Council will meet in closed-door executive session at 6 p.m. before Tuesday’s budget vote to discuss the concessions and other collective-bargaining issues.


• A crowd is expected at Tuesday’s session, and council Chairman Tim McGinley said he will review the maximum capacity of the council meeting room to determine if the location should be changed. Several workers said they were told they could not reenter the meeting room after visiting the bathroom during a recent packed budget session because the meeting place was at capacity.


• Court officials offered to meet with council members individually at night or over the weekend if they have any lingering questions or doubts about the proposed budget, according to an email McGinley sent to council members last Wednesday.

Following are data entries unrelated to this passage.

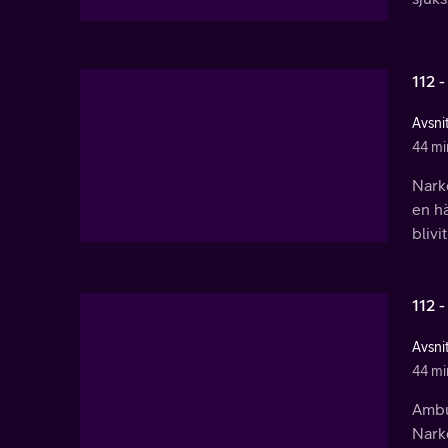
112 -
Avsnit
44 mi
Narko
en hä
blivi
112 -
Avsnit
44 mi
Ambul
Nark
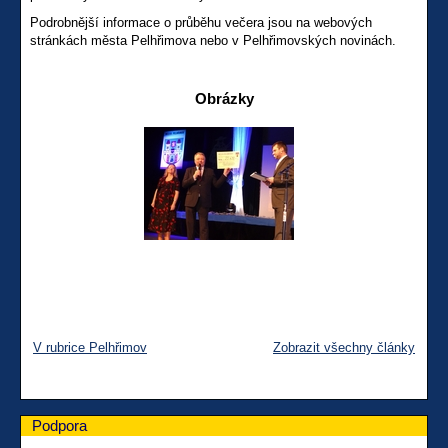
Podrobnější informace o průběhu večera jsou na webových
stránkách města Pelhřimova nebo v Pelhřimovských novinách.
Obrázky
V rubrice Pelhřimov
Zobrazit všechny články
Podpora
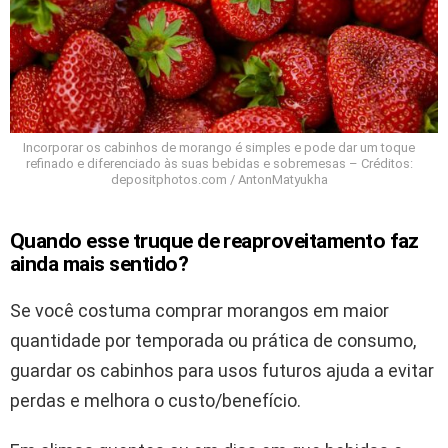
Incorporar os cabinhos de morango é simples e pode dar um toque
refinado e diferenciado às suas bebidas e sobremesas – Créditos:
depositphotos.com / AntonMatyukha
Quando esse truque de reaproveitamento faz
ainda mais sentido?
Se você costuma comprar morangos em maior
quantidade por temporada ou prática de consumo,
guardar os cabinhos para usos futuros ajuda a evitar
perdas e melhora o custo/benefício.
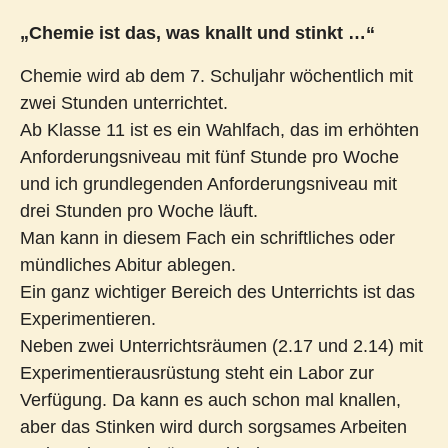
„Chemie ist das, was knallt und stinkt …“
Chemie wird ab dem 7. Schuljahr wöchentlich mit
zwei Stunden unterrichtet.
Ab Klasse 11 ist es ein Wahlfach, das im erhöhten
Anforderungsniveau mit fünf Stunde pro Woche
und ich grundlegenden Anforderungsniveau mit
drei Stunden pro Woche läuft.
Man kann in diesem Fach ein schriftliches oder
mündliches Abitur ablegen.
Ein ganz wichtiger Bereich des Unterrichts ist das
Experimentieren.
Neben zwei Unterrichtsräumen (2.17 und 2.14) mit
Experimentierausrüstung steht ein Labor zur
Verfügung. Da kann es auch schon mal knallen,
aber das Stinken wird durch sorgsames Arbeiten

Councilman Harry Haas had publicly made a comment that he thought some areas of the budget could still be cut, mentioning the number of secretaries in district judges’ offices.


• The administration has prepared more than 200 layoff notices that must be issued to impacted employees if council does not pass a tax hike and unions don’t accept health care concessions. There were reports of workers receiving layoff notices last week, but county Manager Robert Lawton said no notices will be delivered until after council’s budget vote, and the number will depend on the outcome of the meeting.


• A treatment court graduation will be held Wednesday for non-violent offenders charged with offenses related to or motivated by their addiction to drugs or alcohol. The offenders participated in a rehabilitation program, and their criminal charges are dismissed at graduation.


The program started in January 2006, and 119 residents have graduated to date, with another 14 participating in Wednesday’s ceremony. The recidivism rate of committing new offenses after graduation is 12 percent, compared to 66 percent in similar programs nationally.


Officials estimate the county’s treatment court saves $41,332 in prison costs per graduate.